The most consistent of all Rousseauists was Thomas Day,[85] the author of Sandford and Merton,[86] and he owed the success of his book at least as much to his own observations and experiments, as to Rousseau.
Much of its interest, moreover, can be traced to the example of an English novelist; for in choosing some pieces for children from Henry Brooke’s Fool of Quality, Mr. Day had been so struck by its simple and vivid style as to regret that Brooke himself had not written books for children; and it is clear that, while the theory of Sandford and Merton came direct from Rousseau, many dramatic situations, which are the life of the story, were suggested by The Fool of Quality.[87]
This, indeed, was a book after Rousseau’s own heart. The hero, Henry Earl of Moreland, is an English Emile quickened out of knowledge by more natural and livelier adventures. Brought up by a foster-mother among village children, he stands for the virtues of a natural education, against a brother bred at home in the luxurious fashion of the time. The scene of his first visit (at five years old) to his parents, is a satire on Society, and the farcical turn of his adventures brings the romance of theory into touch with the novel of life and humour. This little Harry is the most natural child of fiction; like Emile at a later stage, he knows nothing of the respect due to people of rank, and is quite unmoved by his unusual surroundings; but as yet he has no philosophy; he values things as children do, for what they mean to him. A laced hat is useless as a head-covering, but an effective missile for playing ducks and drakes among the wine-glasses; when he gets astride a Spanish pointer and rides him among the company, he sees no reason to dismount because the dog, growing outrageous, rushes into a group of little masters and misses and overthrows them like ninepins; and when he has crowned the adventure by throwing down a fat elderly lady and three men, he arises and strolls leisurely about the room “with as unconcerned an aspect as if nothing had happened amiss, and as though he had neither art nor part in this frightful discomfiture”.

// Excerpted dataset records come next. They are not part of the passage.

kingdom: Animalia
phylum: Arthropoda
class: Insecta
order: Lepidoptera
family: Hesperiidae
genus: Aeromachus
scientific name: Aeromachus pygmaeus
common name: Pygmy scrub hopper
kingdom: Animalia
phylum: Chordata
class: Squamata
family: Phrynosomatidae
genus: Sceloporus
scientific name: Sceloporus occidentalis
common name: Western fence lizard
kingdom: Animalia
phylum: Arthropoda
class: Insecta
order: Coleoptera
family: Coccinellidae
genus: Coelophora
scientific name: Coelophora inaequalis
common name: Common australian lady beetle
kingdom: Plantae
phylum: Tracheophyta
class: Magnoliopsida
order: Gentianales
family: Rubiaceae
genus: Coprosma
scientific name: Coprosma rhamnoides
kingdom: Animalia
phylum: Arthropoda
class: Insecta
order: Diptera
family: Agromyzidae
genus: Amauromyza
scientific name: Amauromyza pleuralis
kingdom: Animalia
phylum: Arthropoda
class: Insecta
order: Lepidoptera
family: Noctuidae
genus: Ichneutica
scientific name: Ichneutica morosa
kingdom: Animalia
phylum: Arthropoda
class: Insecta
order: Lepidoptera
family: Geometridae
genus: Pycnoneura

Emile, a much older boy, at his dinner party, received a hint from his mentor, and for the rest of the meal “philosophised all alone in his corner” about luxury, superior all to the grown-up guests. The little Harry, merely unhappy at having to hold his knife and fork “just so” and say so many “my lords and my ladies”, very naturally cries, “I wish I was with my mammy in the kitchen.” Neither then nor at any other time does he seem conscious of superior wisdom; but Theory hangs upon the foolishness of his mother. An uncle, whimsical rather than didactic, but none the less a moralist, fills the place of Rousseau’s tutor, and later, when the boy appears in clothes “trimmed like those of your beau insects vulgarly called butterflies,” this humorist so impresses him with the comparison of that “good and clever boy called Hercules” who was given a poisoned coat to wear, that Harry rips and rends the lacings of his suit and runs down to obey a summons “with half the trimmings hanging in fritters and tatters about him.”
Where Emile was controlled and self-centred, Harry is all impulse and warmth of heart. He fights like a little tiger to avenge his brother or to punish some young scamp, and cares little for the opinion of his fellows; yet he shows the greatest tenderness to animals or persons in distress. His mother, seeking proof of his wits and finding him ready to give away all his clothes except his shirt, decides that “there is but the thickness of a bit of linen between this child and a downright fool”, and so leaves him to his more discerning father.
At times, the author, preoccupied with social and political ideals, so neglects the story that even his lively humour can scarce restore it; yet he can forget Rousseau’s theories in scenes that he invents to illustrate them; nor does he ever accept a theory without proof. To the philosopher’s contention “that self-love is the motive to all human actions”, Brooke answers in the words of the estimable Mr. Meekly, “Virtue forbid”; and his own philosophy is the sounder for a trustworthy ballast of religion and patriotism.
Among minor digressions are a dialogue about toys, another on ghosts, and some of the “thousand little fables” by which Harry’s uncle, “with the most winning and insinuating address, endeavoured to open his mind and cultivate his morals”. One of these, “The Fable of the Little Silver Trouts”, has a tenderness that sets it apart from common fables. It reads like an Irish folk-tale moralised by some good priest.
If Henry Brooke could have passed on his gifts of humour and sympathy to the writers of children’s books, they would have known better than to tie life down to theory. As it was, they were mostly obsessed by the desire to teach, and preferred Mr. Day’s model of a faultless hero to one like the Fool of Quality, who actually discovered two boys within him, one “proud, scornful, ostentatious and revengeful”, the other “humble, gentle, generous, loving and forgiving”.
This English Emile was a moral contrast in himself, an anomaly that might weaken every “Example” in moral tales.
Thomas Day would have no such compromise between good and evil. Moral truths were best expressed by distinct types. To combine these in one person was to confuse the issue. Mr. Day lived, as he wrote, to prove his theories, and whenever the unknown quantity of human nature thwarted him, went back to them with unshaken confidence. A great part of his life was given to works of active benevolence, and his death was no less consistent than his life; for he died in trying to prove that a young horse could be tamed by kindness.